Step 4.5: Setup Traffic

  • Describe traffic among the hub and peripheral nodes:

# Traffic from node1 to hub

set udp1 [new Agent/UDP]

$ns attach-agent $node1 $udp1

set null1 [new Agent/Null]

$ns attach-agent $hub $null1

$ns connect $udp1 $null1

# Application on UDP

set cbr1 [new Application/Traffic/CBR]

$cbr1 attach-agent $udp1

$cbr1 set packetSize_ 512

$cbr1 set rate_ 100kb

$ns at 1.0 “$cbr1 start”

$ns at 5.0 “$cbr1 stop”

We need to reiterate the same traffic sets up for other nodes.

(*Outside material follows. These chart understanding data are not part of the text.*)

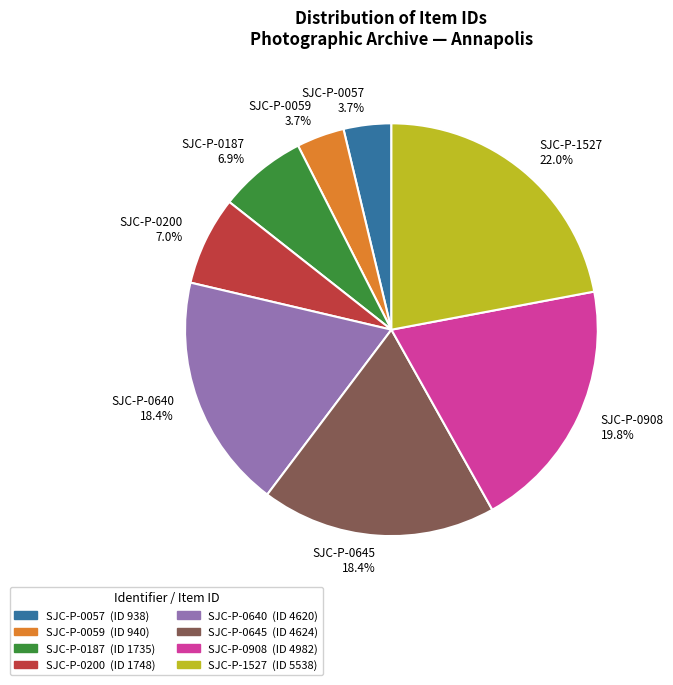

How many segments does this pie chart have?

8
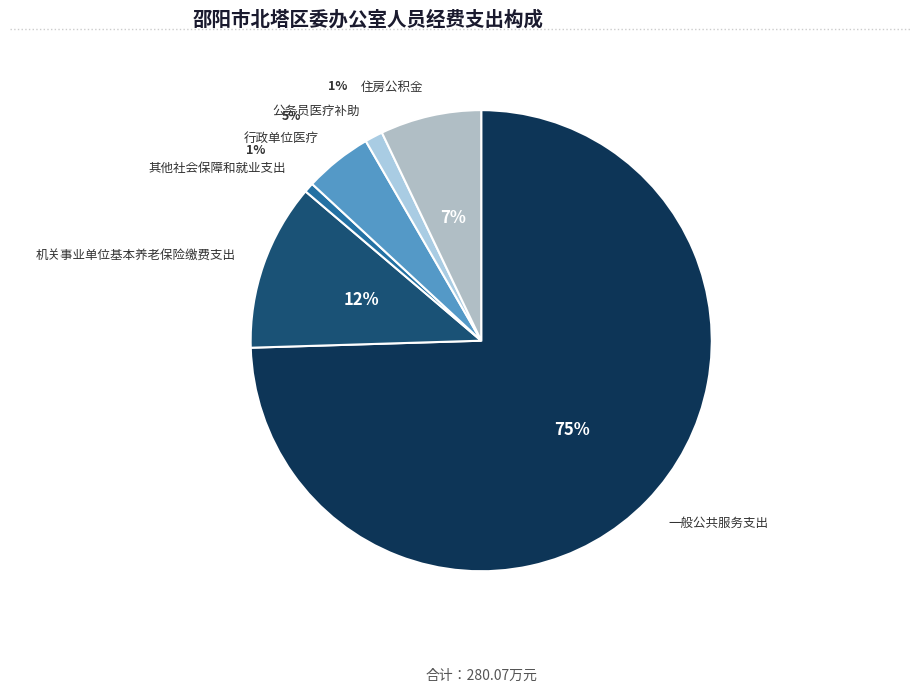

How many segments does this pie chart have?

6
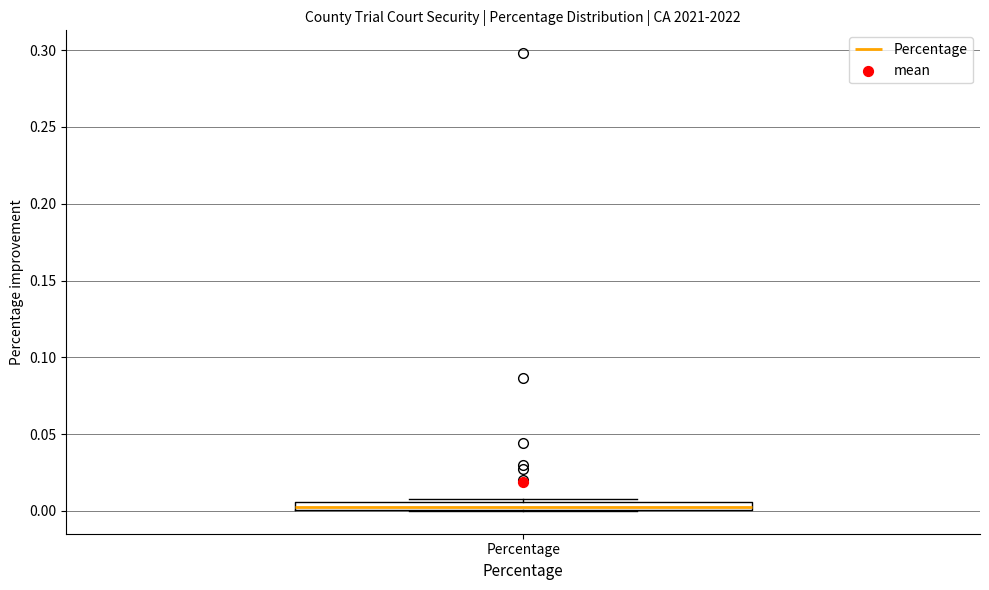

Where is the lower edge of the box for Percentage on the y-axis? The values are not printed on the chart, so give them approximately, as read against the axis.

0.000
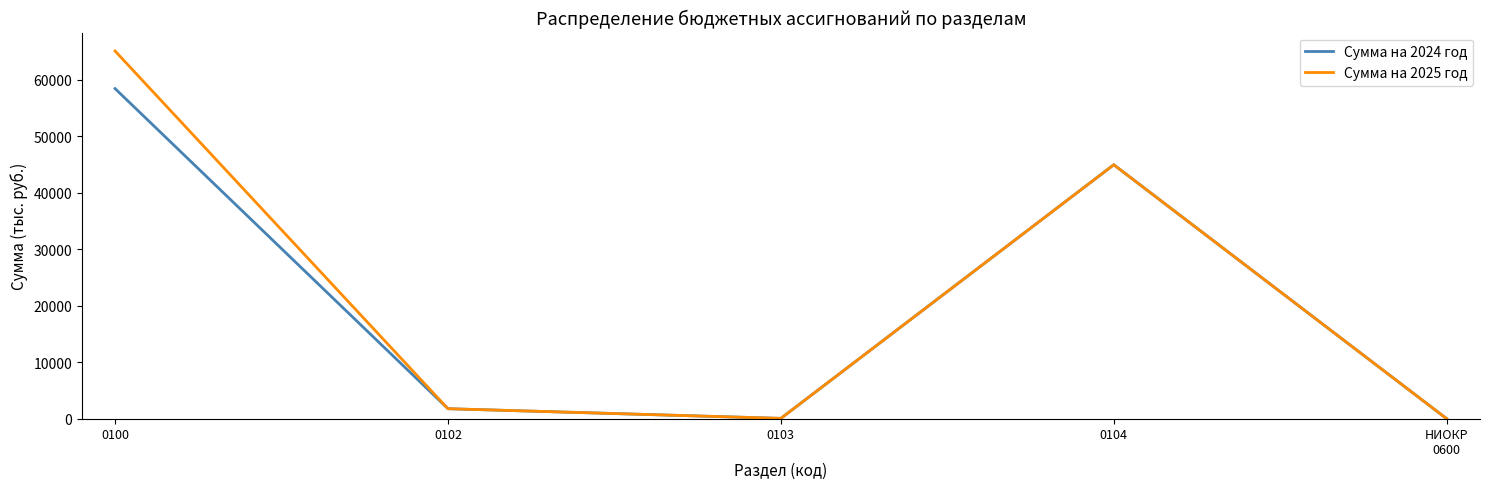

What is the difference between the highest and lowest values at 0100?

6652.9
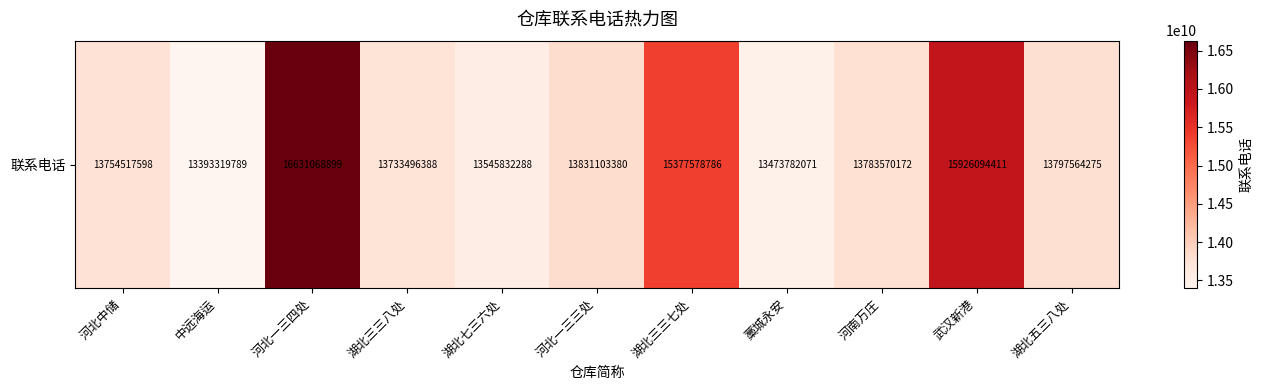

At which label does the data first exceed 13783570172?

河北一三四处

Step 4.6: Finish the Script

  • We will want to specify the simulation end and visualization configuration to finalize the script:

$ns at 6.0 “finish”

proc finish {} {

global ns tracefile namfile

$ns flush-trace

close $tracefile

close $namfile

exec nam star_topology.nam &

exit 0

}

$ns run

  1. Run the Simulation
  • We must store the TCL simulation script and then run the simulation with NS2:

ns star_topology.tcl

  • Go to NAM for envisioning the network:

nam star_topology.nam

  1. Analyze Results
  • Trace File Analysis:
    • Examine performance parameters such as throughput, delay, and packet delivery ratio utilising trace.tr.
    • Example AWK script for estimating the throughput:

awk ‘{if ($1 == “r” && $4 == “tcp”) sum += $8} END {print “Throughput: “, sum}’

  • Performance Metrics:
    • Assess performance parameters such as network latency and packet loss.
  1. Expand the Simulation
  • Add Failure Scenarios:
    • Replicate central node failure and then monitor the effect.
    • Example:

$ns at 3.0 “$hub down”

  • Introduce Routing Protocols:
    • Make use of dynamic routing protocols such as AODV for wireless scenarios.
  • Vary Traffic:
    • Integrate various traffic models like TCP, FTP.
  1. Document the Project
  • Objective: Define the purpose of replicating a Star Topology network.
  • Setup: Demonstrate nodes, links, and traffic sets up.
  • Results: It provides graphs and parameters in terms of throughput, latency.
  • Conclusions: Sum up outcomes and insights.

We had shown fundamental method with example coding to start and replicate the Star Topology Projects through NS2 tools. More specifics on this subject will be added in future.